[Spatial grounding data]
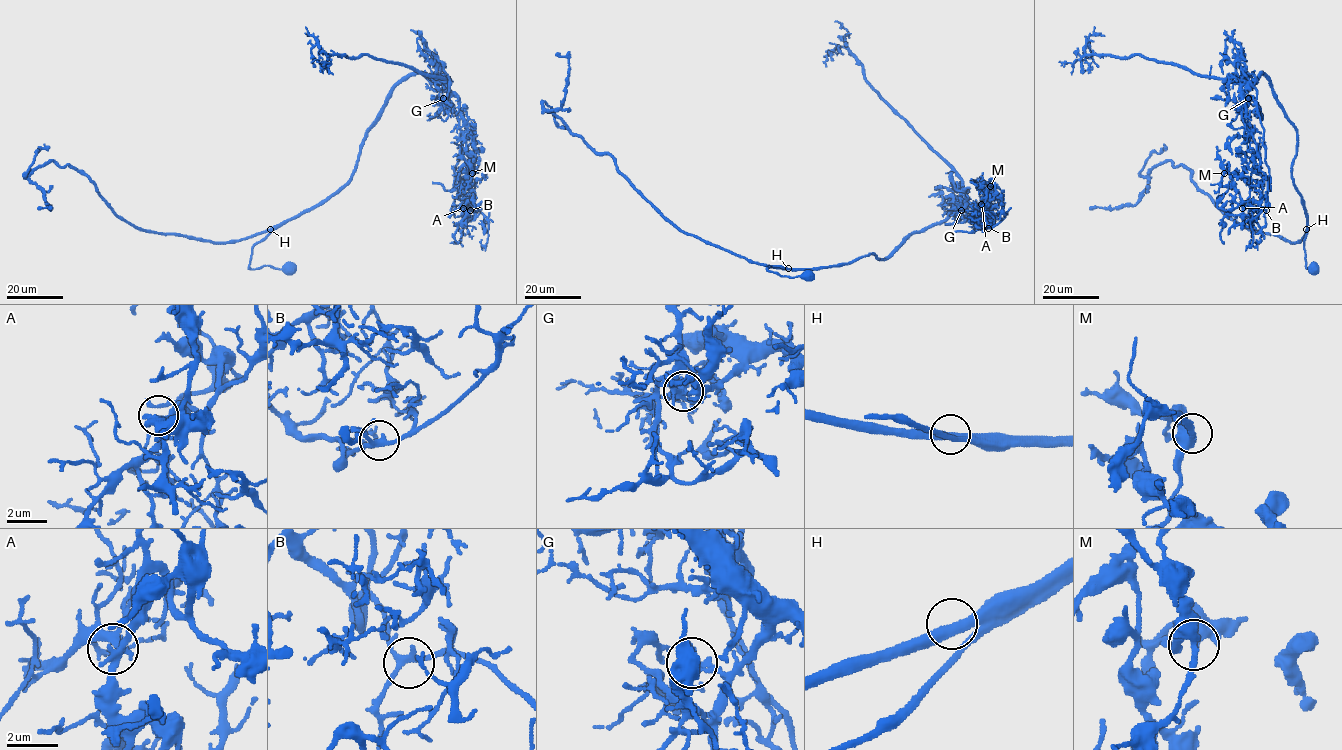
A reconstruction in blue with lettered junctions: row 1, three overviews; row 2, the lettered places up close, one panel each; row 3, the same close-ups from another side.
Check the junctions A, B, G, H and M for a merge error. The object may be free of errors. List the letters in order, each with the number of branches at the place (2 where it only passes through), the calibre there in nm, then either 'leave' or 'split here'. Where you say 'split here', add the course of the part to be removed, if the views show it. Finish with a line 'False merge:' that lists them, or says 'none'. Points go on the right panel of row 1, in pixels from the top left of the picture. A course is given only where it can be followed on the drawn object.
A: 3 branches meet; 240 nm thick; leave
B: 3 branches meet; 240 nm thick; leave
G: 3 branches meet; 420 nm thick; split here; foreign part runs (1247, 98), (1261, 109), (1257, 112), (1270, 176), (1267, 206), (1263, 178), (1248, 164), (1242, 114)
H: 3 branches meet; 340 nm thick; leave
M: 3 branches meet; 400 nm thick; leave
False merge: G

[Work order]: Nothing but an exact copy of the data, without its images, should make up your answer.

[Reply]:
A reconstruction in blue with lettered junctions: row 1, three overviews; row 2, the lettered places up close, one panel each; row 3, the same close-ups from another side.
Check the junctions A, B, G, H and M for a merge error. The object may be free of errors. List the letters in order, each with the number of branches at the place (2 where it only passes through), the calibre there in nm, then either 'leave' or 'split here'. Where you say 'split here', add the course of the part to be removed, if the views show it. Finish with a line 'False merge:' that lists them, or says 'none'. Points go on the right panel of row 1, in pixels from the top left of the picture. A course is given only where it can be followed on the drawn object.
A: 3 branches meet; 240 nm thick; leave
B: 3 branches meet; 240 nm thick; leave
G: 3 branches meet; 420 nm thick; split here; foreign part runs (1247, 98), (1261, 109), (1257, 112), (1270, 176), (1267, 206), (1263, 178), (1248, 164), (1242, 114)
H: 3 branches meet; 340 nm thick; leave
M: 3 branches meet; 400 nm thick; leave
False merge: G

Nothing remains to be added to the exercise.